How can Worcester's higher ed support STEM women?
At the University of Massachusetts Amherst, the STEM Diversity Institute works toward diversifying the science-related workforce, serving undergraduate and graduate students, postdoctoral fellows, and faculty. Relatedly, the university's College of Natural Sciences offers resources for women scientists.
“There's a lot of movement on this, we have a lot of activity going on to help women to overcome implicit bias,” says Barbara Pearson, a research associate at UMass Amherst. Implicit bias is “an association within our minds that we're not aware of,” she said, and which people don't take steps to overcome.
At WPI this past fall, nine of 24 new full-time faculty and researchers were women. Five of 16 faculty members who were promoted or received tenure were women.
Camesano said WPI had a well-developed faculty mentoring program that was especially valuable to women, and she said the university had built a nationally recognized support system on campus.
Starting young, involving middle-school girls
Two programs at the university — Camp Reach and WPI Tech Girls — reach out to middle-school aged girls in local schools interested in science and math.
“The best way to look at this issue is to frame it as an opportunity to increase the number of girls and women studying science and engineering, and pursuing these careers,” building off of best practices, Camesano said. “The most important factors that I am aware of are good mentoring, the availability of role models, and connecting STEM disciplines to the impact scientists and engineers have on society.”

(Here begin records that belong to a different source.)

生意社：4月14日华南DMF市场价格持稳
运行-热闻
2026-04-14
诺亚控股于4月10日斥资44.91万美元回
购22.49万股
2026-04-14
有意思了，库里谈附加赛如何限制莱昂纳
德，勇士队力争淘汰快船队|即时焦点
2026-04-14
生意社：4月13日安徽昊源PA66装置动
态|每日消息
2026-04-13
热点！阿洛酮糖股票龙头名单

“To promote better parity, we need to encourage more women in STEM fields — starting at the middle school level in particular,” according to Mahadev. Educators need to “tell them that STEM fields are exciting and not nerdy.”
Programs like Women in Science, organized by the EcoTarium and the University of Massachusetts Medical School, have been doing just that, hosting annual science conferences for local Worcester Public Schools students.